Image set classification

The following is a simple example of how to train a neural network to classify images from the MNIST dataset. MNIST is a dataset of images of handwritten digits, from 0 to 9.

Step 1. Reading the data set

In [10]:
from tensorflow.keras.datasets import mnist

(X_train, y_train), (X_test, y_test) = mnist.load_data()

# Normalize the data (transform pixel values from 0-255 to 0-1)
X_train, X_test = X_train / 255.0, X_test / 255.0

The pixel values of the images are normalized to be in the range 0 to 1 instead of 0 to 255.

Step 2: Model initialization and training

The architecture of the neural network is defined. In this case, we are using a simple sequential model with a flattening layer that transforms 2D images into 1D vectors, a dense layer with 128 neurons and an output layer with 10 neurons.

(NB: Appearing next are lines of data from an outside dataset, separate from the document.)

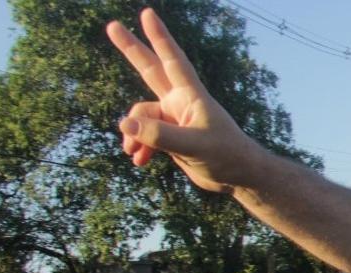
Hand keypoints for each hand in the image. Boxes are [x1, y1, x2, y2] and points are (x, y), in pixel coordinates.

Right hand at [106, 9, 261, 192]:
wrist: (238, 177)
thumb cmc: (225, 156)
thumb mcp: (193, 146)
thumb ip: (160, 135)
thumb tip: (125, 125)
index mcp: (191, 96)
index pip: (172, 60)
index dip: (160, 37)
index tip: (148, 14)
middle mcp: (180, 102)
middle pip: (150, 70)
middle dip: (131, 49)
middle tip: (111, 26)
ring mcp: (174, 118)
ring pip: (141, 117)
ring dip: (134, 135)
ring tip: (133, 153)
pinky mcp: (171, 136)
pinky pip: (145, 135)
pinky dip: (140, 147)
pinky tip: (140, 161)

An alternative way to create an ANN to the above is provided below. Both are valid:

In [11]:
from tensorflow.keras.layers import Flatten

set_random_seed(42)

model = Sequential([
  # Layer that flattens the 28x28 pixel input image to a vector of 784 elements
  Flatten(input_shape = (28, 28)),
  # Dense hidden layer with 128 neurons and ReLU activation function
  Dense(128, activation = "relu"),
  # Output layer with 10 neurons (one for each digit from 0 to 9)
  Dense(10)
])

We also added the network compiler to define the optimizer and the loss function, as we did before:

In [12]:
from tensorflow.keras.losses import SparseCategoricalCrossentropy

model.compile(optimizer = "adam", loss = SparseCategoricalCrossentropy(from_logits = True), metrics = ["accuracy"])

The model is trained on the training set for a certain number of epochs. When working with images it is less common to use the batch_size parameter:

In [13]:
model.fit(X_train, y_train, epochs = 5)
Epoch 1/5
1875/1875 [==============================] - 2s 1ms/step - loss: 0.2530 - accuracy: 0.9276
Epoch 2/5
1875/1875 [==============================] - 2s 1ms/step - loss: 0.1111 - accuracy: 0.9671
Epoch 3/5
1875/1875 [==============================] - 2s 1ms/step - loss: 0.0759 - accuracy: 0.9757
Epoch 4/5
1875/1875 [==============================] - 2s 1ms/step - loss: 0.0566 - accuracy: 0.9831
Epoch 5/5
1875/1875 [==============================] - 2s 1ms/step - loss: 0.0432 - accuracy: 0.9865
Out[13]:
<keras.src.callbacks.History at 0x7fa9704ed010>
In [14]:
_, accuracy = model.evaluate(X_train, y_train)

print(f"Accuracy: {accuracy}")
1875/1875 [==============================] - 1s 669us/step - loss: 0.0441 - accuracy: 0.9858
Accuracy: 0.9858166575431824

The training time of a model will depend, first of all, on the size of the dataset (instances and features), and also on the type of model and its configuration.

Step 3: Model prediction

In [15]:
test_loss, test_acc = model.evaluate(X_test,  y_test, verbose=2)

print('\nTest accuracy:', test_acc)
313/313 - 0s - loss: 0.0841 - accuracy: 0.9751 - 271ms/epoch - 867us/step

Test accuracy: 0.9750999808311462

Step 4: Saving the model

Once we have the model we were looking for (presumably after hyperparameter optimization), to be able to use it in the future it is necessary to store it in our directory.

In [16]:
model.save("keras_28x28-128-10_42.keras")

Adding an explanatory name to the model is vital, since in the case of losing the code that has generated it we will know what architecture it has (in this case we say 28x28-128-10 because it has an input layer of 28 x 28 pixels, 128 neurons in the only hidden layer it has and 10 neurons in the output layer) and also the seed to replicate the random components of the model, which in this case we do by adding a number to the file name, 42.